Tom Fox è il quinto ostaggio americano assassinato in Irak. E tutti sperano sia l’ultimo. Dopo di lui nella lista dei rapiti con passaporto americano c’è solo Jill Caroll, la giornalista free lance sequestrata il 7 gennaio a Bagdad. Jill aveva iniziato la sua carriera negli ultimi mesi del regime di Saddam Hussein e sognava di aiutare gli iracheni raccontando il loro dramma quotidiano. Anche lei è stata minacciata di morte, ma nessuno ha risposto alla richiesta dei suoi sequestratori di rilasciare le prigioniere detenute in Irak. L’ultimatum di Jill è scaduto il 26 febbraio e di lei non arrivano notizie.
Il ritrovamento del cadavere di Fox fa tremare anche i familiari dell’inglese e dei due canadesi rapiti assieme a lui. Il sottosegretario britannico Kim Howells ha ammesso che l’uccisione dell’americano appare «terribilmente preoccupante».
Intanto la catena di reciproche vendette innescata dalla distruzione del mausoleo sciita di Samarra continua a reclamare sangue. Ieri tre delle guardie di sicurezza del ministero del petrolio sequestrate assieme a una cinquantina di colleghi lo scorso mercoledì scorso sono state trovate impiccate. I tre agenti, ritrovati con le mani legate dietro alla schiena, lavoravano per una società incaricata di proteggere gli oleodotti iracheni. Giovedì scorso, ricordiamo, sette fuoristrada carichi d’uomini armati con le divise dei corpi speciali del ministero degli Interni avevano fatto irruzione nel complesso della compagnia di sicurezza sequestrando una cinquantina di dipendenti e svuotando le casseforti della ditta.
I responsabili della compagnia, quasi tutti ex militari sunniti come i loro dipendenti, hanno immediatamente accusato le forze speciali composte da sciiti in forza al ministero degli Interni. Qualche mese fa le truppe americane avevano fatto irruzione nei sotterranei dello stesso ministero liberando decine di sunniti rapiti e torturati dalle milizie sciite.

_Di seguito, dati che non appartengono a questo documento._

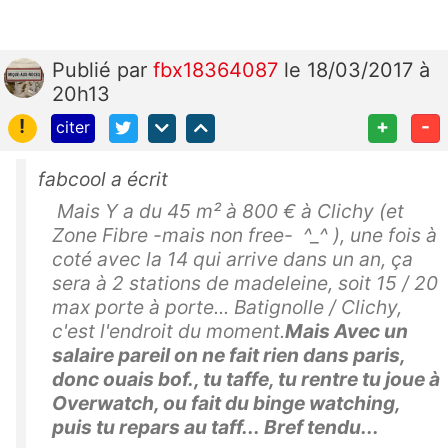
Publié
par
fbx18364087
le 18/03/2017 à
20h13
!
+
-
citer
fabcool a écrit
Mais Y a du 45 m² à 800 € à Clichy (et
Zone Fibre -mais non free- ^_^ ), une fois à
coté avec la 14 qui arrive dans un an, ça
sera à 2 stations de madeleine, soit 15 / 20
max porte à porte... Batignolle / Clichy,
c'est l'endroit du moment.
Mais Avec un
salaire pareil on ne fait rien dans paris,
donc ouais bof., tu taffe, tu rentre tu joue à
Overwatch, ou fait du binge watching,
puis tu repars au taff... Bref tendu...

In un altro capitolo della guerra di religione che infuria da due settimane, è stato ucciso Amjad Aameed, capo redattore di Al Iraqia, la televisione di stato irachena allineata con le forze di governo sciite.

Aameed era in un’auto, nel centro di Bagdad, quando un veicolo gli ha bloccato la strada e un gruppo di sicari l’ha freddato a colpi di kalashnikov ferendo il suo autista. La stessa sorte era toccata, giorni fa, a Munsuf Abdallah al-Khaldi, un presentatore della televisione di Bagdad controllata dai sunniti.